The Danube River is one of the best ways to see old Europe. You experience 10 countries on one waterway, and everyone is unique.
From the iconic cities, UNESCO world heritage sites, concert halls and delicacies, the Danube offers plenty to see and do.
Thanks to Strauss, delicious chocolate cake and being the longest river in Europe, quite a few tourists take to the Danube.
But the good news is there is so much to see, if you know where to go, you can avoid the crowds. We’ve found six unique experiences on the Danube that will make your holiday memorable.
The bathhouses of Budapest are so popular that going to one might feel like visiting an amusement park. But there are undiscovered ones hidden around the city if you want a more intimate experience. Head to Király Baths, which the Turkish built away from its hot spring and within the city walls, so that in case of war, bathing could carry on uninterrupted. The small and cozy bath has centuries-old walls with endearing communist/retro atmosphere. A visit to recently renovated Veli Bej, one of the oldest baths in the city, might also entice you. The new additions harmoniously blends with the old as the Glass-roofed arcades seamlessly connect the Turkish domes and ogee arches. You can also find newly fitted modern steam rooms and saunas there.
In the Croatian riverside town of Osijek sits Kopacki Rit Nature Park, which is often referred to as the Amazon of Europe. The park is a 15-minute drive from the city and covers 92-square miles of the Danube floodplain. The wetlands are home to more than 2,000 animals including herds of deer and wild boar, and more than 300 species of birds.
The capital city of Austria is known for being a major destination for classical music lovers. But it is also home to Sachertorte, a chocolate cake invented by Austrian Franz Sacher in 1832 for Prince Wenzel von Metternich. Cut into a dense chocolate cake with a thin layer of apricot jam on top, coated with dark chocolate icing and traditionally served with unsweetened whipped cream. Treat your sweet tooth with a dessert fit for royalty. Ok, there are a few cake shops around. But don’t let that stop you indulging.

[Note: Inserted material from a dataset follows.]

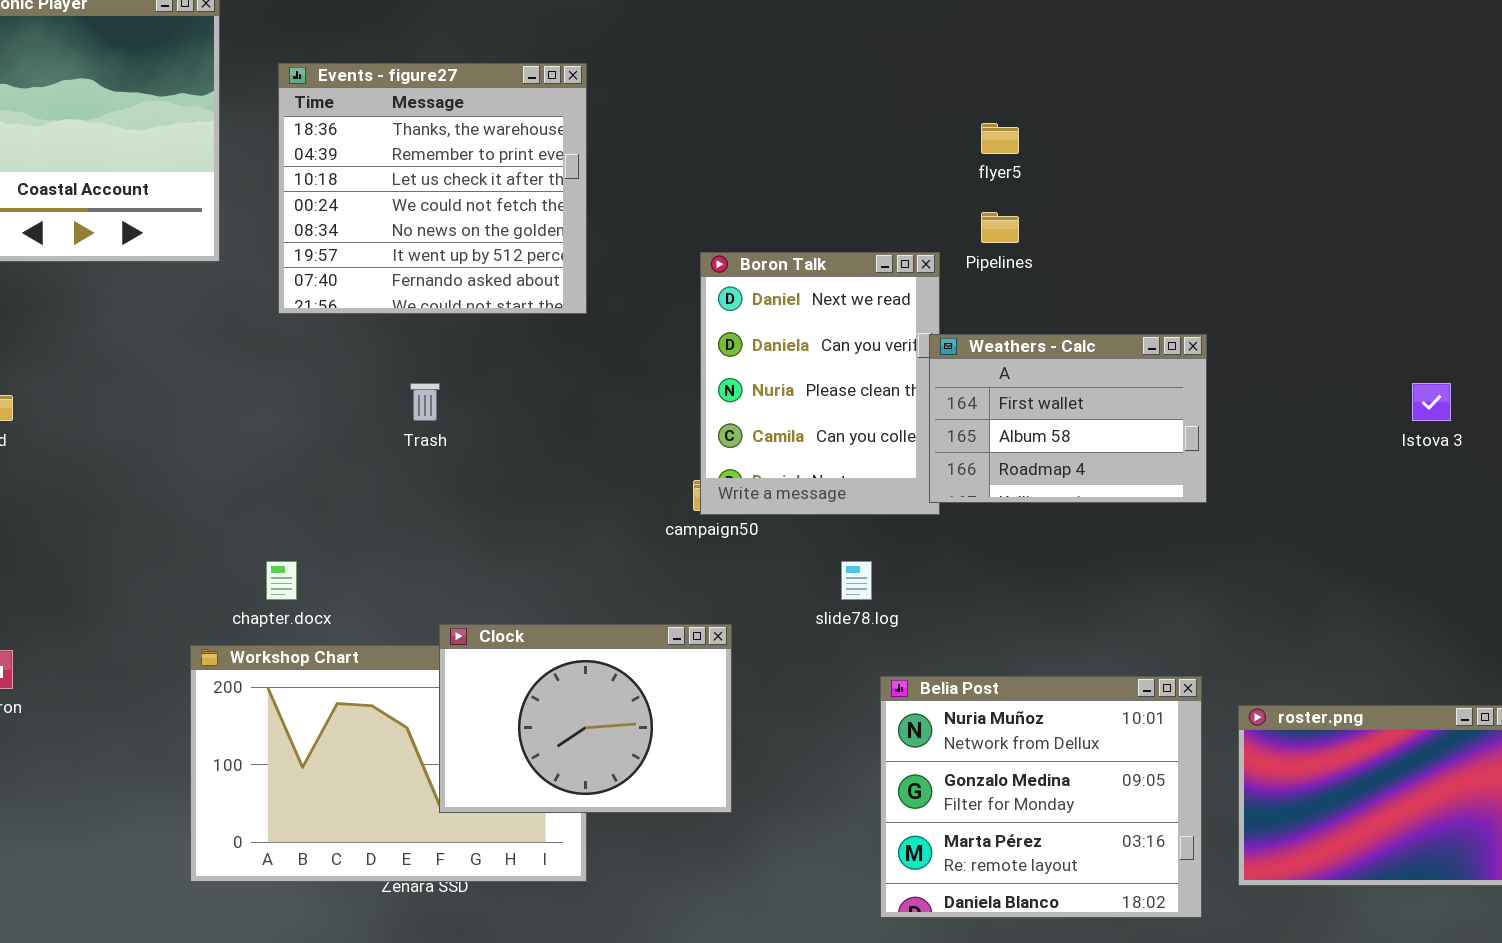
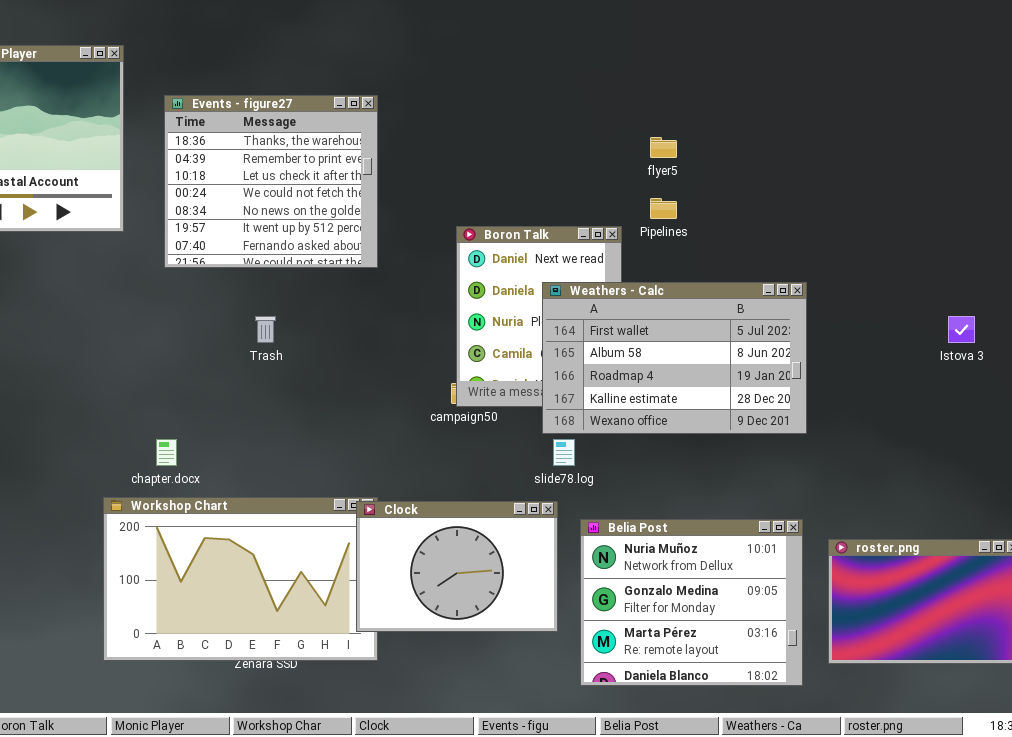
Weathers - Calc: [929,334,1207,503] -> [542,282,807,434], resized
Clock: [439,624,732,813] -> [356,501,558,632], moved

If you walk around Pecs, you won’t miss the colourful tiled roofs in the city. They come from world-famous Zsolnay factory that was founded in 1853. Head to the Zsolnay Museum to learn the region’s history of cutting edge porcelain manufacture and design in the 19th Century. See for yourself the secret eosin glaze that was used by Zsolnay to have porcelain appear iridescent and metallic. You can also visit the Zsolnay Cultural Quarter, a repurposed ceramic factory, to see their colourful tiles adorning the roofs and take part in the vibrant cultural life.
This city houses St. Stephen’s Cathedral, home to the largest organ in Europe. If time allows, get on the Danube Bike Trail, and treat yourself to a panoramic view of the “City of Three Rivers,” where the Danube, Inn, and Ilz rivers converge. The Bike Trail will take you to Linz and on to Vienna in one direction. The return route to Passau, is where cyclists can enjoy a unique view of the river.
Sail to the less travelled lower Danube to taste Serbia’s traditional fruit brandy. The potent liquor, which is 40 per cent vol. alcohol on average, is called Rakija or Rakia. The plum and pear based variety is commonly found but it can also be made with apricot, apples and even bananas. Sip it at bars or restaurants, or even hunt down a bottle at the local markets. After all, if you ask a Serbian what the best kind of Rakija is, they’ll reply: homemade.